Diane Seuss

United States

There's Always One On The Driveway, Featherless,

transparent stomach fat as a coin purse. Beak too big for its face, like a baby
wearing huge sunglasses. Tuft of white fuzz, oh darling old man. Always

one on the driveway, bankrupt, almost there but not there enough. I've seen
mama cowbird, angular in her cold-eyed flight. I like her version of love. No
heart involvement. One dies, little sack of guts on the driveway. A few live
to open their gold mouths and yearn. Long eyes glued shut. I used to wake

glue-eyed when we lived in that shack in Three Oaks. My mother would
have to wash my eyelids open with warm boric acid. What a house. The mice
leaped over the Tinker Toys with glee. I'd get up early and run across
the street to the Warburton's house. I was young enough to still be wearing

rubber pants, my nipples the size of buffalo head nickels. The delicious part
was the graham crackers and the pet bird perched on the tray of the high chair
pecking at Cheerios. We lived so close to the elementary school that my sister
could see our mother hanging clothes on the line from the playground. She'd

stand at the chain link fence wailing a stream of screaming blackbirds
out of the hole in her face that was bigger than she was. A homesick girl,
and already wasps were invading her underpants on the clothesline.
You've read Dante's Inferno. Meanwhile, I got goose bumps from watching

Mrs. Warburton wander around the house singing the Miss America theme
song in a half slip and bra, her orange hair combed with a Mixmaster.

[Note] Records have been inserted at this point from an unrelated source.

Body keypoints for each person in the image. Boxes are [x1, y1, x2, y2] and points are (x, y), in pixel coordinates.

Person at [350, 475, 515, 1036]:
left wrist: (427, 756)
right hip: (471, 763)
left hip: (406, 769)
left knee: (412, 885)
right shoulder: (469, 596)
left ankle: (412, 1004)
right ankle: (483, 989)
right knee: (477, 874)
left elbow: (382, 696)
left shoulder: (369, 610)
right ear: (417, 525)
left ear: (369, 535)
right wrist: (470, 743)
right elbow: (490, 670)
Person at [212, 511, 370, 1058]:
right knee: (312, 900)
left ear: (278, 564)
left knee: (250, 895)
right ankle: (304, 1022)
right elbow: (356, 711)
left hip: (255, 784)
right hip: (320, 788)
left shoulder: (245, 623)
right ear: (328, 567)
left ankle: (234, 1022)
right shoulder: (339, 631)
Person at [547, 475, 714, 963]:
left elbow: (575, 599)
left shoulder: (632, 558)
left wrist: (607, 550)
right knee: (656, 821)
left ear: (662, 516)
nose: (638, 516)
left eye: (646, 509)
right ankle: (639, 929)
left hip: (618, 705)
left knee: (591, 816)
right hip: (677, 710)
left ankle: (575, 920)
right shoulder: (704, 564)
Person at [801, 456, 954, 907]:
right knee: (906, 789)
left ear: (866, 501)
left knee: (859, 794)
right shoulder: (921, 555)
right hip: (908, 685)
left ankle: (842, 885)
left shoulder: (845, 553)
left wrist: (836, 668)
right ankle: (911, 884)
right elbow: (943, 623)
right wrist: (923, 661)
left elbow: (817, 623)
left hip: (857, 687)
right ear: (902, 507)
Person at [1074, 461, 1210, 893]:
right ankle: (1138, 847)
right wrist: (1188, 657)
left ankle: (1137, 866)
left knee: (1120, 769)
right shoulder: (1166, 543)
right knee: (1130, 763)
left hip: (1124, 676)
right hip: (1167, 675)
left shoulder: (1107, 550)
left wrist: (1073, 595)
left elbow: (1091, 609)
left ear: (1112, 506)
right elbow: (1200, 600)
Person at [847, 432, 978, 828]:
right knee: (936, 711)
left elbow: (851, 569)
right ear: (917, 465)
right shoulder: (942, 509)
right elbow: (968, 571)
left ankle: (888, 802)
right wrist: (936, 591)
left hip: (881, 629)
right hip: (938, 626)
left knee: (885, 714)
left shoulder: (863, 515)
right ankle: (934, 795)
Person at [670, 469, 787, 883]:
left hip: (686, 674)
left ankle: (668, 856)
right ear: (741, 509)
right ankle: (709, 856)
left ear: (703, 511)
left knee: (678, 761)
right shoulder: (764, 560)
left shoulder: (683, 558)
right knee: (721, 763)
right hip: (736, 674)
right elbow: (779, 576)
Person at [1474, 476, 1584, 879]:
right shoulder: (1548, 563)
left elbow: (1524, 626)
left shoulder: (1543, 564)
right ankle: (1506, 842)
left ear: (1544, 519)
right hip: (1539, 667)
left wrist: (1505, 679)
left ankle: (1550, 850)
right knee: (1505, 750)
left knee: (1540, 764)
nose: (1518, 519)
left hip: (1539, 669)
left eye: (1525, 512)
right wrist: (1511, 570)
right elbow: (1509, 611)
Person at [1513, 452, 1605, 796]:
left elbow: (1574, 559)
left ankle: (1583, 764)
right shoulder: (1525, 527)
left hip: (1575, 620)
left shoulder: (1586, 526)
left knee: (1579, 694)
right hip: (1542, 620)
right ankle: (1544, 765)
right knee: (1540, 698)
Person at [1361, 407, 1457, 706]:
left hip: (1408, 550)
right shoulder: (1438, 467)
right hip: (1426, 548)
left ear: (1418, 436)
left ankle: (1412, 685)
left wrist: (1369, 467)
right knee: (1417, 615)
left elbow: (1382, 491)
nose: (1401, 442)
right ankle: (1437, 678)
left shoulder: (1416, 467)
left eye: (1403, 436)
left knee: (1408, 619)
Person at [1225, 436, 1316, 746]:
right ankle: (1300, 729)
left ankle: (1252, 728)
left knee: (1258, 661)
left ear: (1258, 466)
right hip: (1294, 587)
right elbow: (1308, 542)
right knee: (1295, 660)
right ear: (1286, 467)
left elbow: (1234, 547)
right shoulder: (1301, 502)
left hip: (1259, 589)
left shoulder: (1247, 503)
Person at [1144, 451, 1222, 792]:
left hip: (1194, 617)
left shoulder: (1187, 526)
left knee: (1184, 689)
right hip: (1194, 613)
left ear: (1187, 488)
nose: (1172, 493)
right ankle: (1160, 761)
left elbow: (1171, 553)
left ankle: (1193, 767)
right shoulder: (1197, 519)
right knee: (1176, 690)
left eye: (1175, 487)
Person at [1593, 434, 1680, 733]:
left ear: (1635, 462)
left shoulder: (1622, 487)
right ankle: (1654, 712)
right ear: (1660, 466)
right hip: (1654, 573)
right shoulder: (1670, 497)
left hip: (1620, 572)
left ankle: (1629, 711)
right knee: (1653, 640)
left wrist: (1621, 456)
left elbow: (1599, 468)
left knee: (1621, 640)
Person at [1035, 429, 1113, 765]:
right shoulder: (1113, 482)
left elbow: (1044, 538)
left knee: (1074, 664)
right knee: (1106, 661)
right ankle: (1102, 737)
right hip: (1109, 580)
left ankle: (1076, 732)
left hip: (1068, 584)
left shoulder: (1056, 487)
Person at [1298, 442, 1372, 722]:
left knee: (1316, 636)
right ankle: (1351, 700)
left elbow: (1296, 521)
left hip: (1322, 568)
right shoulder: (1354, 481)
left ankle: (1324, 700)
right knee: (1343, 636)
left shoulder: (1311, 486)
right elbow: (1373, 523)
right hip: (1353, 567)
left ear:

Don't
worry; I would enter hell soon enough, sizzling on the pavement that passed
for a playground. One slide, the stairs missing. My first science project

was on the Baltimore Oriole. I got third place because they said an adult
must have helped me bring down the nest from the tree. True. Also,
my father made the poster stand. This was just after they found his first
tumor. Who can blame him for being overly invested in his little girl's

triumph? My final science project was on the anatomy of the heart. I was
twelve, a beautiful age, proud to wear my shirttail out and call myself a slob.
My mother picked up the warm calf heart from the slaughterhouse. Set it
into my cupped hands even before she took off that ratty green jacket.

This was her way, whether she loved me or not. I fell for the word ventricle,
thankful for doom. Index finger traced the blood path, fairy tale alley
strewn with bread crumbs erased by birds.